What this means is that mid-life isn’t a destination. It’s just the beginning of a second journey. Age is no drawback. You can build the life you really want. But sometimes you have to be prepared to take a leap into the unknown. But surely that’s better than letting go any chance of achieving the life you really wanted.

Ask yourself: How can I fill that empty feeling that’s growing inside me? What should I do next? I have an idea of what I want . . . now how do I get it?

Maybe, you aren’t as fit as you once were. It is silly to feel sorry for yourself. Reaching a landmark like 50, should be the time when you should reflect and re-evaluate your life.

Experience

When I reached 50, I’ve learned so much, I’ve acquired the skills and talents that I began using daily. I decided it was time for me to make the most of who I was, and become the person I wanted to be. Today, after 16 years from that date, I am happy I took the right decision. I am on the entrepreneurial path, building a business with a few partners. I love being an entrepreneur, and the thrill of being in charge of my own destiny is incredible!

After my 50th year, the vocation has become more appealing, more viable and more rewarding. Even today, when I still have so many years ahead of me, I was not the type of person who would just want to accept mediocrity. There was never any way I’d just let myself sit on the sidelines, and not go for being all I could be.

I’ve always been an optimist. When I was 50+ of age, I made a decision to dwell on the grey in my hair or the pouch of extra fat that seems to have taken up permanent residence just below my ribcage. I bemoaned the fact that I couldn’t work the Sunday newspaper crossword without my reading glasses or that my skin was as parched as the Dead Sea Scrolls. But I threw a few highlights in among those grey hairs, bought clothes that fitted my changing shape, and celebrated the fact that I still had the mental acuity to work the crossword puzzle. As for that dry skin, I just rubbed a couple of layers of skin lotion and it worked. Talk about a silver lining!

Honest to goodness, you could not pay me to go back to being 25 or 30 or even 35! I look at my younger generation and do not envy them their trials and tribulations. I would sing platinum-selling American R&B and soul singer- Lyfe Jennings’ popular song: ‘If I knew then what I know now, I’d be different, I would slow down, I would not be running around; As the world spins round and around, wish I knew then what I know now, I did it to myself, blamed nobody else.’ The lyrics make sense to me.

But “to everything there is a season,” and all of the anxiety of college, young adulthood, parenting, career-building, and everything else that goes with finding your way in life are necessary rites of passage.
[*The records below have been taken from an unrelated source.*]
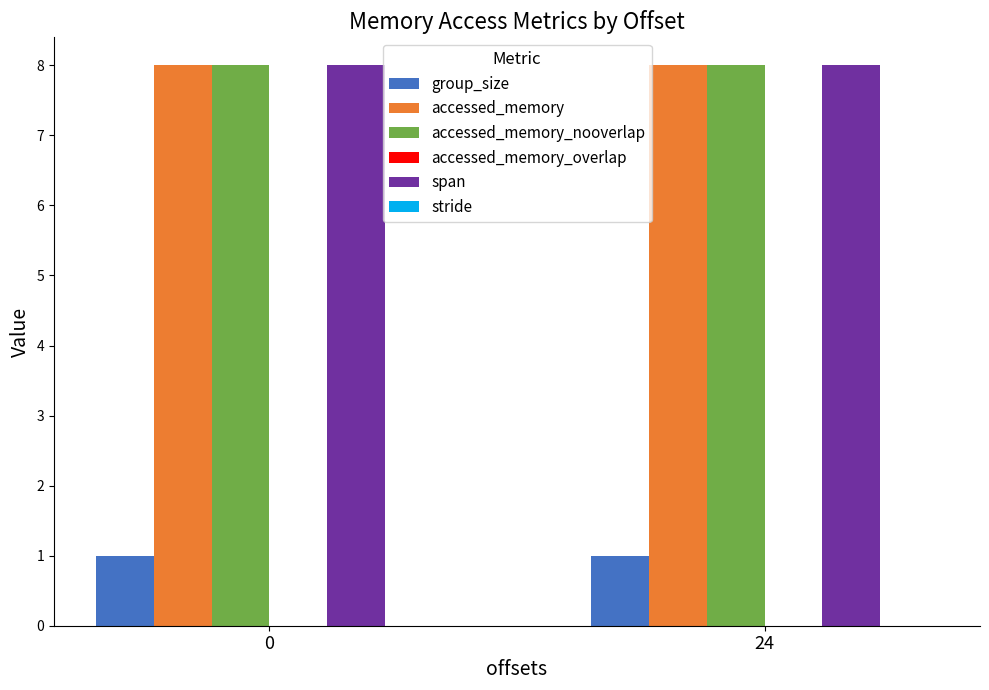

Reading right to left, what are all the values shown in this chart?

group_size: 1	1
accessed_memory: 8	8
accessed_memory_nooverlap: 8	8
span: 8	8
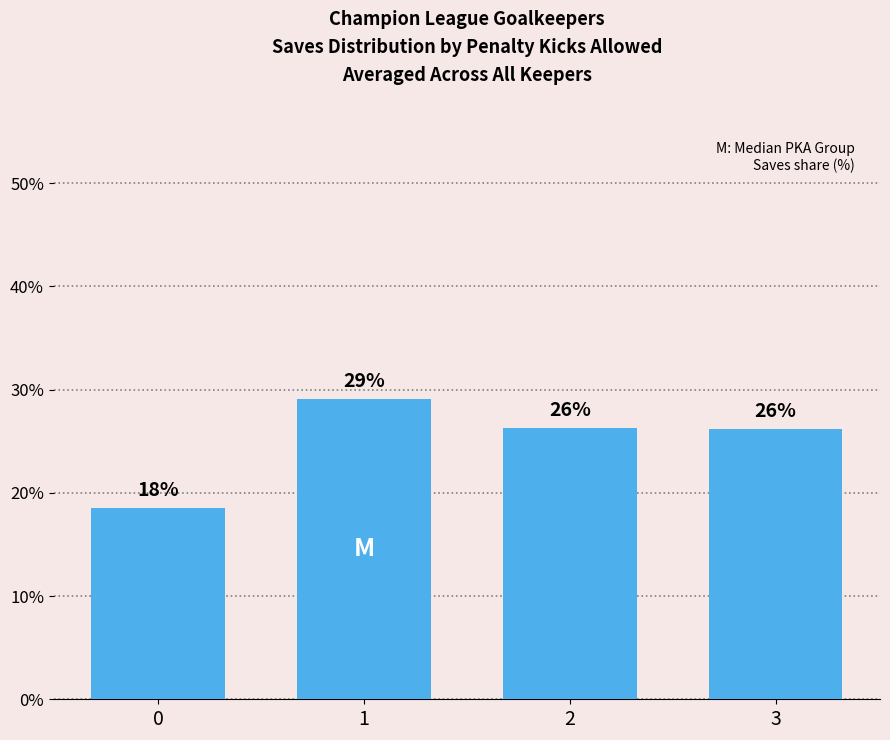

What is the change in value from 1 to 3?

-2.9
In other words, I’d like to tattoo the serenity prayer (acceptance of what you can’t change, courage to change what you can) on my forehead, or, more to the point, embed the knowledge of it in my heart. But I can’t. I can just be grateful for having done my time, learned my lessons, and found my own way.

It’s really good to be 50 plus. At this stage of life, you know your own mind, you know what you like, and you choose accordingly. You’ll still try new things, of course, but not just because “everybody’s doing it,” because it’s the fashionable activity, or because your significant other thinks it’s important.

Looking ahead

But what about the down side? What about the inevitable slide into old age and infirmity? Well, what about it? In truth, I’m probably more fit today than I was at 25. I don’t agonise over whether to jog for 45 minutes, I just do it. My body and my mind are in fine shape, and I’m not particularly interested in comparing them to anyone else’s, young or old, male or female. I’m just interested in getting out there and using my gifts, whatever they are day-to-day and year-to-year.

So the morale of the story is simple. Reinventing yourself after 50 is an engaging and fascinating journey. Engage in a passionate love affair with every part of your life; embrace, nurture, and develop everything you do. Fall in love with your own future, I guarantee you that’s it’s a fantastic way to live.